** start READING PASSAGE **
Filed 8/27/19 CDLC Catering v. Baio CA2/3
NOT TO BE PUBLISHED IN THE OFFICIAL REPORTS
California Rules of Court, rule 8.1115(a), prohibits courts and parties from citing or relying on opinions not certified for publication or ordered published, except as specified by rule 8.1115(a). This opinion has not been certified for publication or ordered published for purposes of rule 8.1115(a).
IN THE COURT OF APPEAL OF THE STATE OF CALIFORNIA
SECOND APPELLATE DISTRICT
DIVISION THREE
CDLC CATERING, INC.,
Plaintiff and Appellant,
v.
BRUNO BAIO,
Defendant and Respondent. B292657
Los Angeles County
Super. Ct. No. BC513748
APPEAL from an order of the Superior Court of Los Angeles County, Gregory W. Alarcon, Judge. Dismissed.
Herbert Abrams for Plaintiff and Appellant.
Matthew Soule for Defendant and Respondent.
_______________________________________
INTRODUCTION
Plaintiff and appellant CDLC Catering, Inc. (plaintiff) appeals from an unsigned minute order dismissing the case for failure to bring it to trial within the five-year period provided by Code of Civil Procedure section 583.310. Plaintiff contends the court erred because trial commenced on the last day of the five-year period when plaintiff’s trial counsel was sworn as a witness and two exhibits were marked for identification. We dismiss the appeal for lack of an adequate record.
BACKGROUND
On July 1, 2013, plaintiff filed a complaint against defendant and respondent Bruno Baio (defendant) for conversion and breach of fiduciary duty.
In late May 2018, the trial court asked the parties to show cause on July 2, 2018, why the case should not be dismissed for failure to bring it to trial within five years. On June 14, 2018, plaintiff filed an ex parte application to specially set the case for jury trial on June 28, 2018. In its application, plaintiff argued the court should utilize the “charade” of empaneling and then dismissing the jury to avoid dismissing the case under section 583.310. Defendant opposed the application because, among other things, plaintiff had not complied with a prior court order involving outstanding discovery and sanctions. On June 21, 2018, the court denied plaintiff’s application “without prejudice to plaintiff bringing an ex parte motion to set this case for an actual trial (not a sham or a charade) prior to the cut-off date of [July 2, 2018].”
** end READING PASSAGE **
STATED TASK A. Reproduce part of the CDLC Catering v. Baio court opinion word for word, starting at the words "Herbert Abrams for" and ending after the words "an adequate record.".
STATED TASK B.
Using the CDLC Catering v. Baio court opinion, answer each question below.
(i) On what date did the plaintiff file its complaint against the defendant?
(ii) Which statute sets the five-year period for bringing the case to trial?
(iii) On what date did the court deny the plaintiff's ex parte application?
STATED TASK C. Continue the CDLC Catering v. Baio court opinion, picking up right after its final sentence.
** start DATA SHOWN **
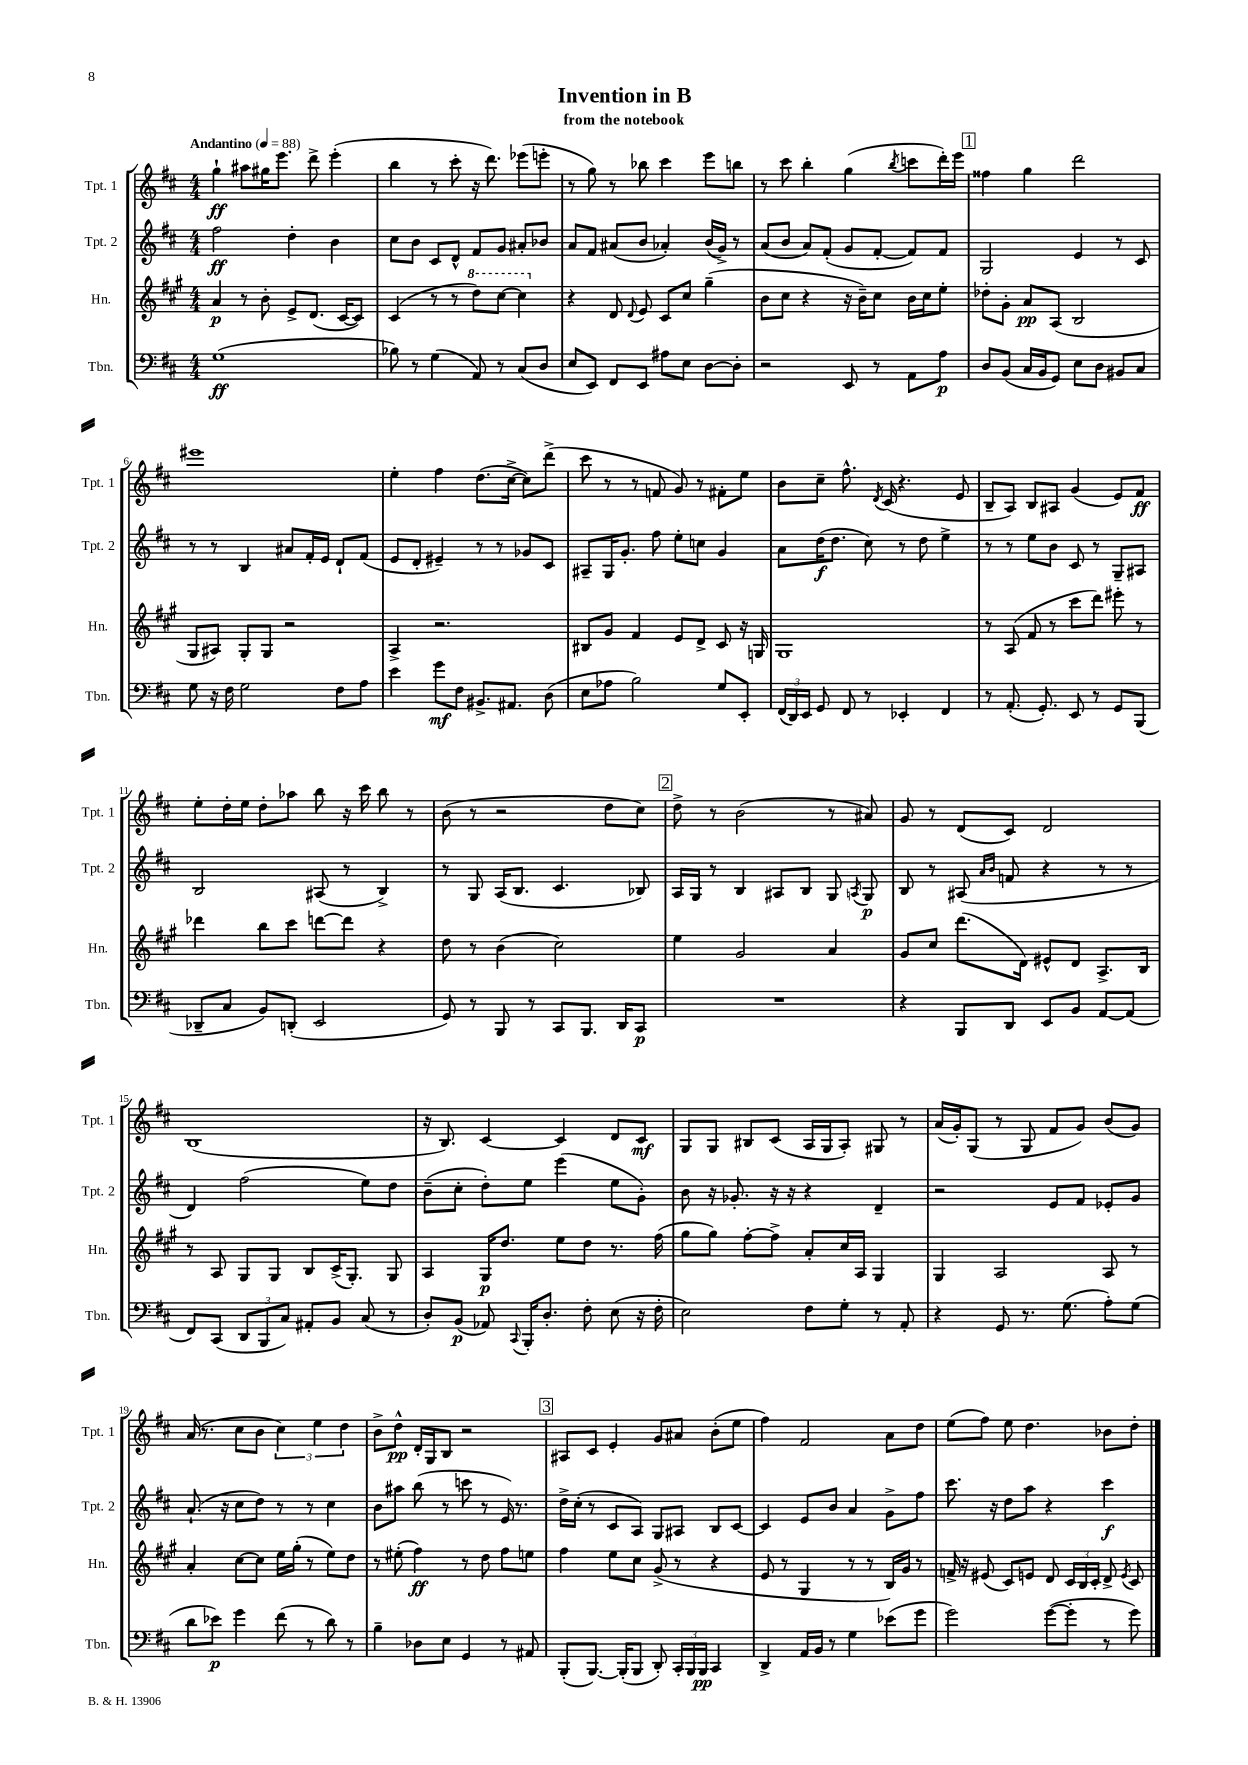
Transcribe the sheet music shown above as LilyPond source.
** end DATA SHOWN **
WRITTEN ANSWER A.
Herbert Abrams for Plaintiff and Appellant.
Matthew Soule for Defendant and Respondent.
_______________________________________
INTRODUCTION
Plaintiff and appellant CDLC Catering, Inc. (plaintiff) appeals from an unsigned minute order dismissing the case for failure to bring it to trial within the five-year period provided by Code of Civil Procedure section 583.310. Plaintiff contends the court erred because trial commenced on the last day of the five-year period when plaintiff’s trial counsel was sworn as a witness and two exhibits were marked for identification. We dismiss the appeal for lack of an adequate record.

WRITTEN ANSWER B.
(i) July 1, 2013
(ii) Code of Civil Procedure section 583.310
(iii) June 21, 2018

WRITTEN ANSWER C.
On July 2, 2018, plaintiff filed another ex parte application to specially set the case for jury trial “within the time allowable” under sections 583.310 and 583.340. In this application, plaintiff argued the five-year period to bring a case to trial was “extended” due to the reassignment of one judge and the disqualification of another judge. Once again, defendant opposed plaintiff’s application. Defendant argued the application was untimely because it was not filed before July 2 and the case was not at issue. On July 2, 2018, the court continued the order to show cause for dismissal and plaintiff’s application to specially set the case for jury trial to July 16, 2018. Plaintiff filed a waiver of jury trial on July 10, 2018.
On July 16, 2018, the court conducted a hearing on the order to show cause and plaintiff’s ex parte application to specially set the case for trial. Before resolving these matters, plaintiff’s trial counsel—Herbert Abrams—was sworn and testified. The court also marked two exhibits for identification—facsimiles sent by Abrams to an individual named Gerard Soussan.
The court took the matter under submission on July 16, 2018. Later that day, the court issued a minute order resolving the order to show cause and plaintiff’s application (hereafter, the minute order). The minute order states the following: “This matter was set for the last day to go to trial. Plaintiff is not ready for trial. The Court orders this case dismissed. [¶] The Judicial Assistant is giving notice via this minute order.” The minute order is not signed by the judge nor stamped with a replica of the judge’s signature. The only signature that appears on the minute order is the Judicial Assistant’s signature certifying that a copy of the minute order was mailed to counsel.
Plaintiff appeals from the minute order.
DISCUSSION
As a threshold matter, there is some doubt whether we have jurisdiction to review the unsigned minute order dismissing the case. (See Powell v. County of Orange (2011) 197 Cal.App.4th 1573, 1578 [“An order that is not signed by the trial court does not qualify as a judgment of dismissal under section 581d.”].) Nonetheless, even if we had jurisdiction, we would dismiss the appeal because plaintiff failed to provide us with an adequate record.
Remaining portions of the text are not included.